• EXERCISE DIRECTIONS: Somewhere below, one line contains "middle mcp: (214, 201)" and a later line contains "pinky tip: (239, 227)". Output those two lines and everything between them exactly, and nothing else.

• RECORDS TO PROCESS:
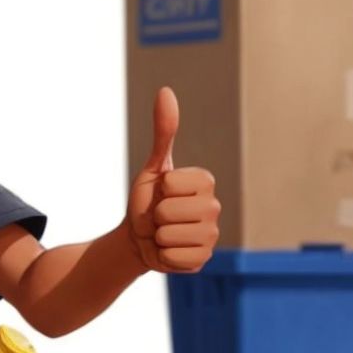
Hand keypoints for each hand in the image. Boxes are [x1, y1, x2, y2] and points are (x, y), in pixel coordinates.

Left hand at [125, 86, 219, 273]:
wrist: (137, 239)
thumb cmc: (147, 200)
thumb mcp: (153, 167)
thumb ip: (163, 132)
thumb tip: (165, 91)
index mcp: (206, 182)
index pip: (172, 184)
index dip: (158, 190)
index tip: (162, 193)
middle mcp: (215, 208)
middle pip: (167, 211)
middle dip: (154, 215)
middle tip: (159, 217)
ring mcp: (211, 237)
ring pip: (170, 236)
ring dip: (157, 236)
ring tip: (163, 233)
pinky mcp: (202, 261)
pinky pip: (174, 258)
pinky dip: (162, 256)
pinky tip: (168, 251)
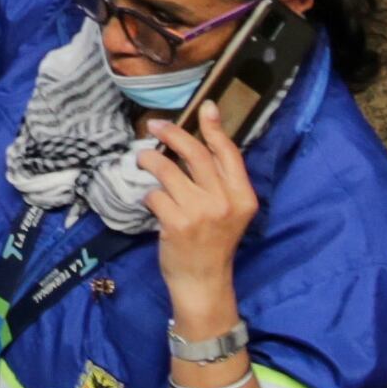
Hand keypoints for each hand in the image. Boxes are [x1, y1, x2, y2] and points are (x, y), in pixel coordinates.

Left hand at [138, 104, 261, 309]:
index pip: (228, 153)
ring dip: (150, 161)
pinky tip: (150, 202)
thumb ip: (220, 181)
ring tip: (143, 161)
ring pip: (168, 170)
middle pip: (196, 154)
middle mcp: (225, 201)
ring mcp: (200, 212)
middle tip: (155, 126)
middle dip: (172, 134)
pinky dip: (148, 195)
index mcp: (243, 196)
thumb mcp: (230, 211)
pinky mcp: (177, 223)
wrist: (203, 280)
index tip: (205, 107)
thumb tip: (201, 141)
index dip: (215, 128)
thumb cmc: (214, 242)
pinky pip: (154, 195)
...
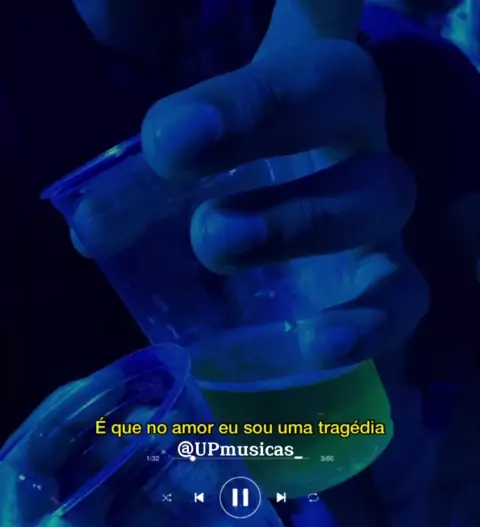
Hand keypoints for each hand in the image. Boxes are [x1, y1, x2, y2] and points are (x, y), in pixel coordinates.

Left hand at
* * *
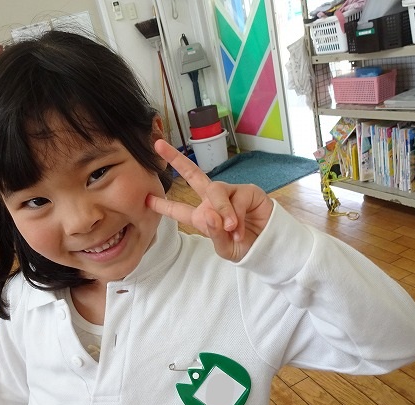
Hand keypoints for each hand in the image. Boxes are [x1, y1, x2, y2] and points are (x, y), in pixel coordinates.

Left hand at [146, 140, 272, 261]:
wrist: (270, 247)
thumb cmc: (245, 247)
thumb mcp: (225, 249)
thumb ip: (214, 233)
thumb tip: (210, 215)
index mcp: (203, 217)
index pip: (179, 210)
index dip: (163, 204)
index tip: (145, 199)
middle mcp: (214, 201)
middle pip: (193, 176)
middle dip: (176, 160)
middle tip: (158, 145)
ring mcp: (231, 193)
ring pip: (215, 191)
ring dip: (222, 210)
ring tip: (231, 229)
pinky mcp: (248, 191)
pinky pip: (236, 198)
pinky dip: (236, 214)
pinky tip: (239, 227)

• REPLY:
middle mcp: (214, 201)
middle pip: (193, 176)
middle dip: (176, 160)
middle tip: (158, 145)
ring mcp: (231, 193)
ring pip: (215, 191)
ring dip: (222, 210)
ring tip: (231, 229)
pinky mcp: (248, 191)
pinky pip: (236, 198)
pinky dip: (236, 214)
pinky tip: (239, 227)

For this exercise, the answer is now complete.